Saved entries
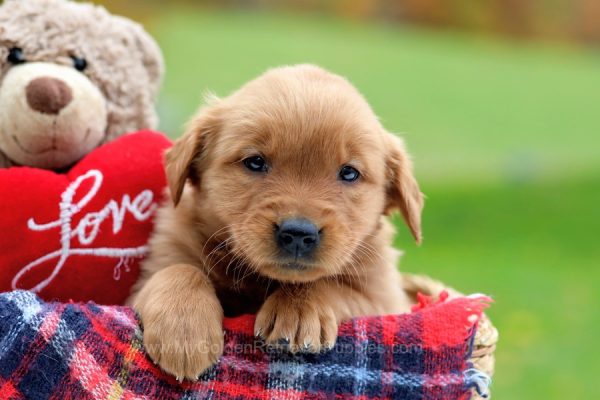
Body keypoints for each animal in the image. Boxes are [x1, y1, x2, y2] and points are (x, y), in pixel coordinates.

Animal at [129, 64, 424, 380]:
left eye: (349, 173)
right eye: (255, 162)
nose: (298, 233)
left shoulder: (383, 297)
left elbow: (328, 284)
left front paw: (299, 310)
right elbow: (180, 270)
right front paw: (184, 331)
* * *
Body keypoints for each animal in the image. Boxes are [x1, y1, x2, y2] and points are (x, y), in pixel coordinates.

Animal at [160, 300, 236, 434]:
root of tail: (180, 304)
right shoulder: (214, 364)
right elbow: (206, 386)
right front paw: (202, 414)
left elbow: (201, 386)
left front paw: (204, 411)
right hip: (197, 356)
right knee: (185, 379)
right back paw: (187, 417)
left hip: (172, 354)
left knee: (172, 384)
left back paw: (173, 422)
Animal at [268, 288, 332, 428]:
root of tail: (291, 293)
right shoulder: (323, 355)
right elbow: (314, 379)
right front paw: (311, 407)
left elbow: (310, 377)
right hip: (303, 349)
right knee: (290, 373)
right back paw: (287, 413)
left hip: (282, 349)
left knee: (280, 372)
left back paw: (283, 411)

What is expected
Your answer should be the exact lines above from the one with "right eye: (255, 162)" through the one with "right front paw: (184, 331)", both included, and nothing besides.

Task solution
right eye: (255, 162)
nose: (298, 233)
left shoulder: (383, 297)
left elbow: (328, 284)
left front paw: (299, 310)
right elbow: (180, 270)
right front paw: (184, 331)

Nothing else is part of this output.